**Task directions:**
Restate the listing below word for word, and leave its pictures behind.
________
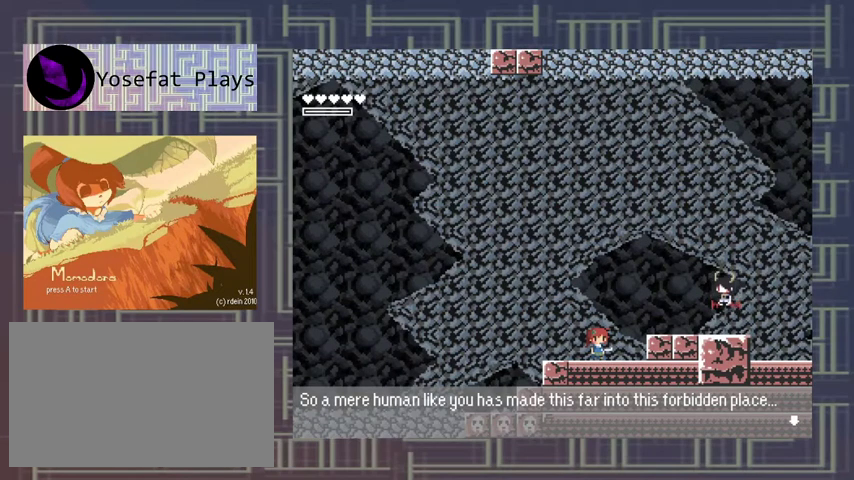
{"buttons": [], "left_stick": "center", "events": []}
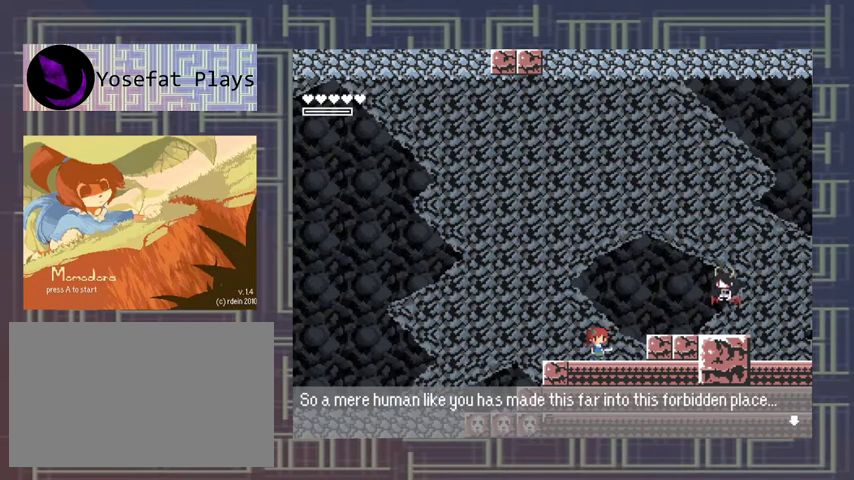
{"buttons": [], "left_stick": "center", "events": []}
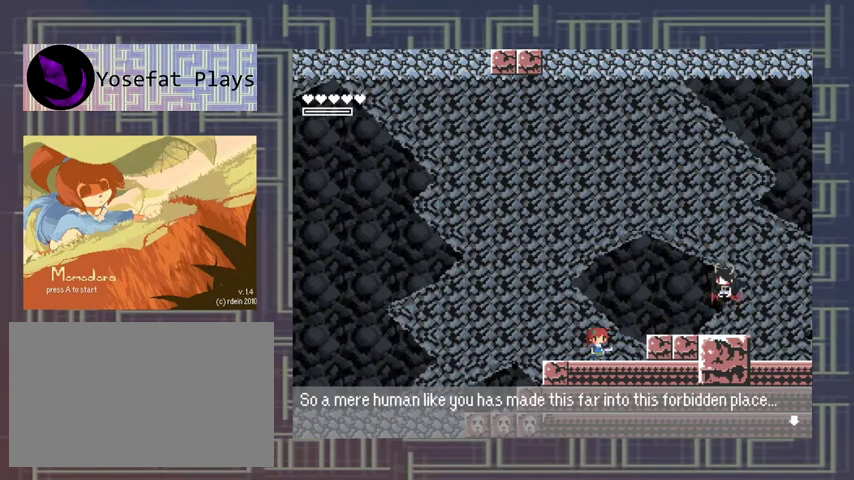
{"buttons": [], "left_stick": "center", "events": []}
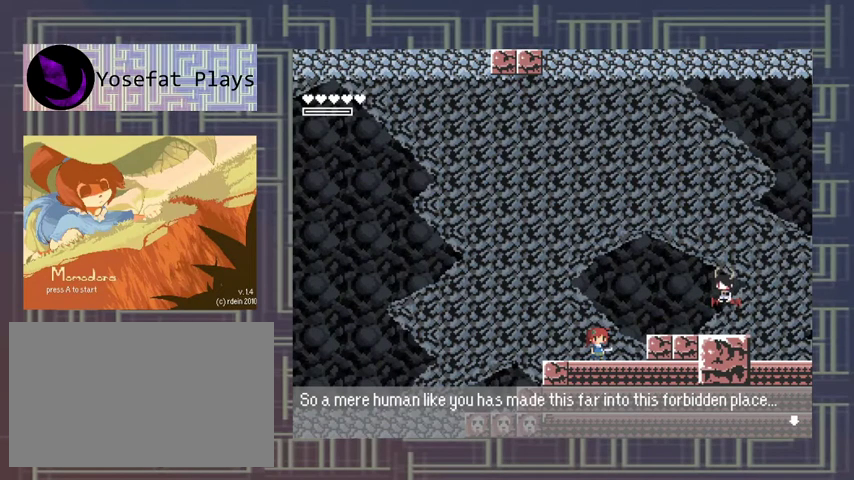
{"buttons": [], "left_stick": "center", "events": [[33, "B", "down"], [167, "B", "up"]]}
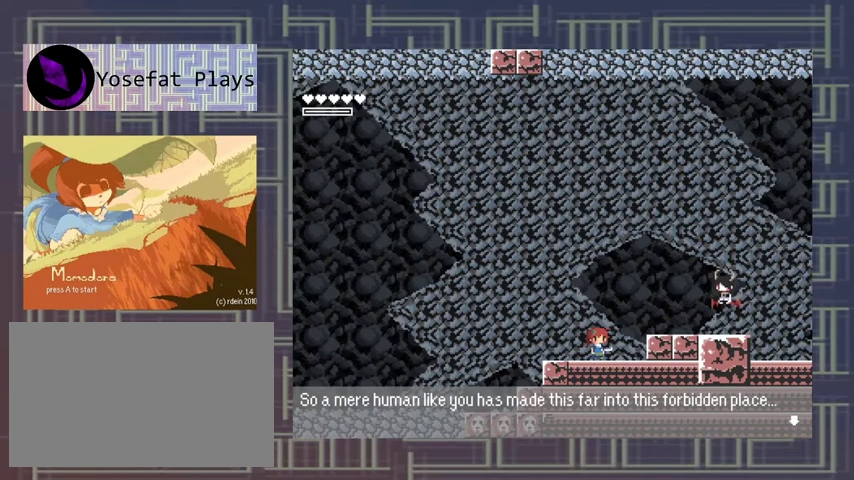
{"buttons": [], "left_stick": "center", "events": [[267, "A", "down"], [400, "A", "up"]]}
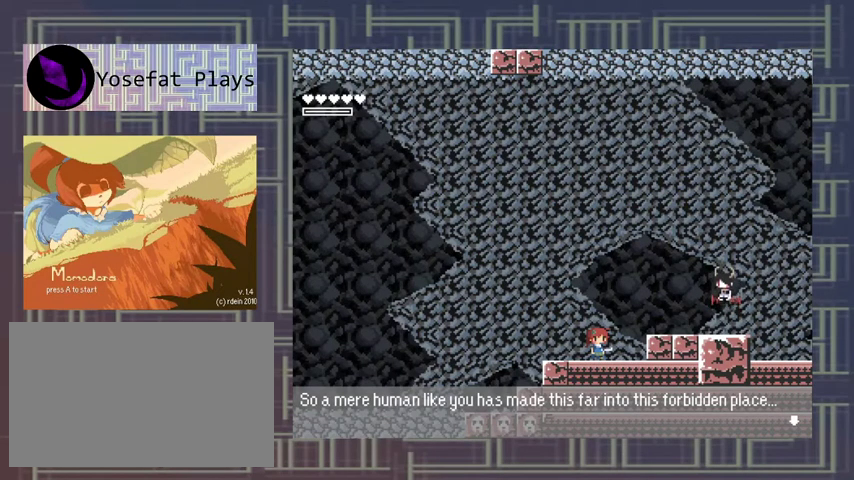
{"buttons": ["DPAD_DOWN"], "left_stick": "center", "events": [[433, "DPAD_DOWN", "down"]]}
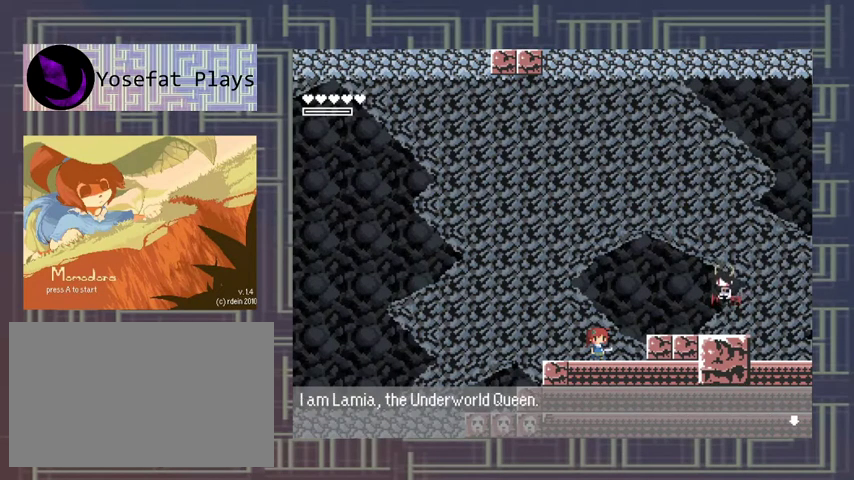
{"buttons": [], "left_stick": "center", "events": [[67, "DPAD_DOWN", "up"]]}
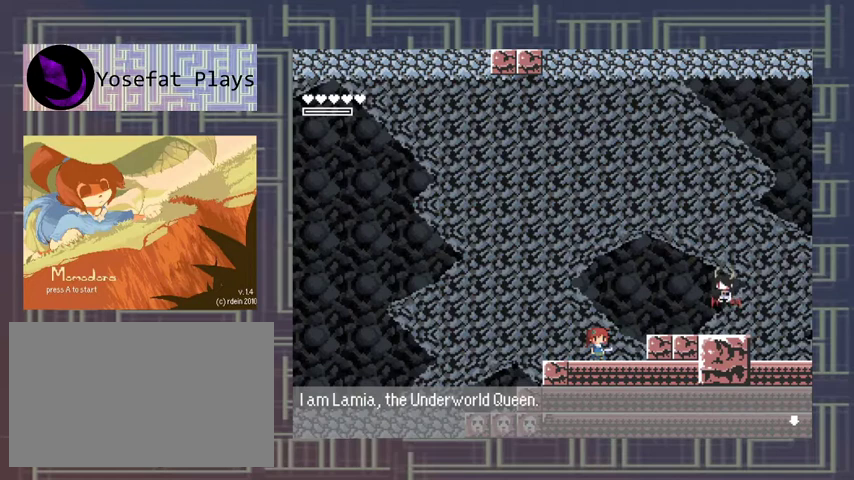
{"buttons": [], "left_stick": "center", "events": []}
________
**Solution:**
{"buttons": [], "left_stick": "center", "events": []}
{"buttons": [], "left_stick": "center", "events": []}
{"buttons": [], "left_stick": "center", "events": []}
{"buttons": [], "left_stick": "center", "events": [[33, "B", "down"], [167, "B", "up"]]}
{"buttons": [], "left_stick": "center", "events": [[267, "A", "down"], [400, "A", "up"]]}
{"buttons": ["DPAD_DOWN"], "left_stick": "center", "events": [[433, "DPAD_DOWN", "down"]]}
{"buttons": [], "left_stick": "center", "events": [[67, "DPAD_DOWN", "up"]]}
{"buttons": [], "left_stick": "center", "events": []}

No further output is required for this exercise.